- Page extract -
The wife did read Atlas Shrugged and some of the long-winded Russian novelists but I never did.

Just give me a crime novel by Elmore Leonard, where half the content is dialogue that sounds like it might actually have been spoken and I'm happy these days.

Now in my youth I did read a lot. I recall clearly my first visit to the elementary school library thinking, "Wow, all I have to do is read all the books here and I'll know everything!"

Alas, the libraries kept getting bigger and I fell ever farther behind.

What's interesting to me in my senior years is remembering all the books I read that in hindsight I realize did me more harm them good. For instance, anything by J.D. Salinger. The poor man was suffering from WWII PTSD and it showed in everything he wrote. As a youngster, Catcher in the Rye likely did more to screw up my generation than any other book.

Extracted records
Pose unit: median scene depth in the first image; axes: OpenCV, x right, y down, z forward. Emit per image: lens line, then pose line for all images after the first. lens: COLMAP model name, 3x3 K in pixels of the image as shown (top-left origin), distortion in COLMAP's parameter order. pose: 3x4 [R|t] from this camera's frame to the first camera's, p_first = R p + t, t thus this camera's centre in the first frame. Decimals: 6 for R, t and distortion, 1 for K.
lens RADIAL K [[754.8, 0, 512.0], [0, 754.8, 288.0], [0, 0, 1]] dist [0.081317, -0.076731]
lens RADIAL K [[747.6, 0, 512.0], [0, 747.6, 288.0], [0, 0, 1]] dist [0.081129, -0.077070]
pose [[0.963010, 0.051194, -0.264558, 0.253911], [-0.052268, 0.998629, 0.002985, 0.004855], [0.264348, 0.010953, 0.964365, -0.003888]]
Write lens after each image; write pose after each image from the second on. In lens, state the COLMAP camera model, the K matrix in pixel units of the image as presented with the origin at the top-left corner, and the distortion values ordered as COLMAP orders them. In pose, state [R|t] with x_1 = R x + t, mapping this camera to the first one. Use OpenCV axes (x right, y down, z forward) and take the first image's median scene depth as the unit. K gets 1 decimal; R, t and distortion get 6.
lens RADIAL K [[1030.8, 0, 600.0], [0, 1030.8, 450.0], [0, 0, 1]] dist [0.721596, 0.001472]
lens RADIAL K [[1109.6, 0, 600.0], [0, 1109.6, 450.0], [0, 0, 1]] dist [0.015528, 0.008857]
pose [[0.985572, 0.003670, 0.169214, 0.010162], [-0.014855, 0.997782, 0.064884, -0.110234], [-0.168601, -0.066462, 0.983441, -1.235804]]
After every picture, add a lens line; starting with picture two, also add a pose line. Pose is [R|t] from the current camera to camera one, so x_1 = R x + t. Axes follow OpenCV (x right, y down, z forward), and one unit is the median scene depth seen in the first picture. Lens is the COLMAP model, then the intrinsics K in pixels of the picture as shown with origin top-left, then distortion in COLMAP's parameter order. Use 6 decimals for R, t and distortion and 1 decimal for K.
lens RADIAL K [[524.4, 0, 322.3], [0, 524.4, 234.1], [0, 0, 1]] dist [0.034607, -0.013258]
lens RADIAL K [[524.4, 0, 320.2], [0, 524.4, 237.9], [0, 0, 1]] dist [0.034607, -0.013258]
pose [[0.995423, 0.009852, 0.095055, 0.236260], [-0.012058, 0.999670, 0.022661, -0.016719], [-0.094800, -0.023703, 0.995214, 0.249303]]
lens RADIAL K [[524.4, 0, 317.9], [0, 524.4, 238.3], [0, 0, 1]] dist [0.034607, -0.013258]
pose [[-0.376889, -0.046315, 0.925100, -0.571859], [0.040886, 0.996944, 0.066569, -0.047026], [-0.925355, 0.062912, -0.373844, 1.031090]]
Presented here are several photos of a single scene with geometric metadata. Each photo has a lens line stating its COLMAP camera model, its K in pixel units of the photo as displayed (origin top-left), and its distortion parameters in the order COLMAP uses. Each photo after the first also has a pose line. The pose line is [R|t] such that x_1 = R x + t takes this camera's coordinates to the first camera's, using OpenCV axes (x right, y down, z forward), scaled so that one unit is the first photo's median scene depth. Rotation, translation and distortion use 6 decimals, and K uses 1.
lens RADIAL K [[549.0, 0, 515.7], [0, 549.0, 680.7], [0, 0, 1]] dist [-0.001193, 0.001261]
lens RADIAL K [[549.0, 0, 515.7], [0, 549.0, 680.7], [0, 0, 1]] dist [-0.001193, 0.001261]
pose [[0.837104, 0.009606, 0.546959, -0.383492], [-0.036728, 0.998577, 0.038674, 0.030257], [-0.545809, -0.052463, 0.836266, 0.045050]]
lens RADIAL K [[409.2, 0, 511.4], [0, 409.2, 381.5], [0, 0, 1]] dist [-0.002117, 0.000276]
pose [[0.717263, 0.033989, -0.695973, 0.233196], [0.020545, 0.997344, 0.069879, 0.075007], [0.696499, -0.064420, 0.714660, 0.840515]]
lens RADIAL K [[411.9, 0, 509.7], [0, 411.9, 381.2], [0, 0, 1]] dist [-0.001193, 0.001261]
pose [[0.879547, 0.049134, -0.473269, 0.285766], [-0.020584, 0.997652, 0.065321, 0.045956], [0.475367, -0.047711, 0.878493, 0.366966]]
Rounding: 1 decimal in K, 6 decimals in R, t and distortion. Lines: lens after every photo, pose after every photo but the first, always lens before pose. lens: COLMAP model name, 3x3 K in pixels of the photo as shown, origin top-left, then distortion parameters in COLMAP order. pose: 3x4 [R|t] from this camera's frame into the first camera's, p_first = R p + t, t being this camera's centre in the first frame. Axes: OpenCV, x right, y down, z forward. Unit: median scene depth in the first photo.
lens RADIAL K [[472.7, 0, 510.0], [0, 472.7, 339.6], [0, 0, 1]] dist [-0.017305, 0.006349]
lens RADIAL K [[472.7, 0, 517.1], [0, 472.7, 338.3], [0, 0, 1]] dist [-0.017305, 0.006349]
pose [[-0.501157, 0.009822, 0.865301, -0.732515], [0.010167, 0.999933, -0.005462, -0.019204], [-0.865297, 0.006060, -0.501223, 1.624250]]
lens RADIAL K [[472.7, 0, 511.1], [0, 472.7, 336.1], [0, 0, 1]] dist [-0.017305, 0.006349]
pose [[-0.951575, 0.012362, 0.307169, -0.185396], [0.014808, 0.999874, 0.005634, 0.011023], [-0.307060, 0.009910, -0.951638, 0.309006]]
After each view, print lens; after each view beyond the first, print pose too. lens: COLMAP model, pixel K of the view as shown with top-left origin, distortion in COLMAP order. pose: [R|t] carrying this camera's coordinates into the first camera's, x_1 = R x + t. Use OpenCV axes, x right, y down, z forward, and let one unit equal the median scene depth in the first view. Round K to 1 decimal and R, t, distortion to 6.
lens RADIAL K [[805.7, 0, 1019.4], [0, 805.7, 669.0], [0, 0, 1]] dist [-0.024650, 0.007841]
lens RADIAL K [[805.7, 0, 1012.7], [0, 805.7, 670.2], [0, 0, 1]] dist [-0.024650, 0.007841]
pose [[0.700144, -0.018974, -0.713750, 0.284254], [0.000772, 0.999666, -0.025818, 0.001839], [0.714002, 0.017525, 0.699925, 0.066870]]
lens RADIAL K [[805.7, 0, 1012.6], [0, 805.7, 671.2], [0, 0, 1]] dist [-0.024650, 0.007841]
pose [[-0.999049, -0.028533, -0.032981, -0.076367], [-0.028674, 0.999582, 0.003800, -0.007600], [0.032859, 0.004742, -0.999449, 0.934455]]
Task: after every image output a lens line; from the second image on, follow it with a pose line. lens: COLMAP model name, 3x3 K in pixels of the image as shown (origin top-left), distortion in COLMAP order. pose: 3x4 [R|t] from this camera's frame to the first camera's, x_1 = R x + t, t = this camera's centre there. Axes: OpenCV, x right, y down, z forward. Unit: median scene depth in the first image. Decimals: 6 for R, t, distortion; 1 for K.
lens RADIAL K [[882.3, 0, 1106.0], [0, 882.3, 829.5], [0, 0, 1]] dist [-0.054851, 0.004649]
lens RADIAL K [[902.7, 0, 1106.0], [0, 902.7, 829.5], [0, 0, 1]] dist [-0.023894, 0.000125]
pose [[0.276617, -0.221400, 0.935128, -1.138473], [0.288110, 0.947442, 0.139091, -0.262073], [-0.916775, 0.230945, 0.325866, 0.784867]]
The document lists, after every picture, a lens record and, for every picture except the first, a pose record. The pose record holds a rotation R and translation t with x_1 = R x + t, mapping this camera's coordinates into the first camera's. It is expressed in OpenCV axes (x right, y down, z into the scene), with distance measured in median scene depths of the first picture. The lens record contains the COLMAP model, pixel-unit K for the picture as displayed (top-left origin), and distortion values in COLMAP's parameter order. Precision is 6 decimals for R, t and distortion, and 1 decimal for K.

- Work task 1 -
According to the page extract, which author's crime novels make the writer happy these days?
- Work task 2 -
Rewrite the page extract between "The wife did" and "ever farther behind.", inclusive, with "crime novel" replaced by "mystery novel".

- Written response 1 -
Elmore Leonard

- Written response 2 -
The wife did read Atlas Shrugged and some of the long-winded Russian novelists but I never did.

Just give me a mystery novel by Elmore Leonard, where half the content is dialogue that sounds like it might actually have been spoken and I'm happy these days.

Now in my youth I did read a lot. I recall clearly my first visit to the elementary school library thinking, "Wow, all I have to do is read all the books here and I'll know everything!"

Alas, the libraries kept getting bigger and I fell ever farther behind.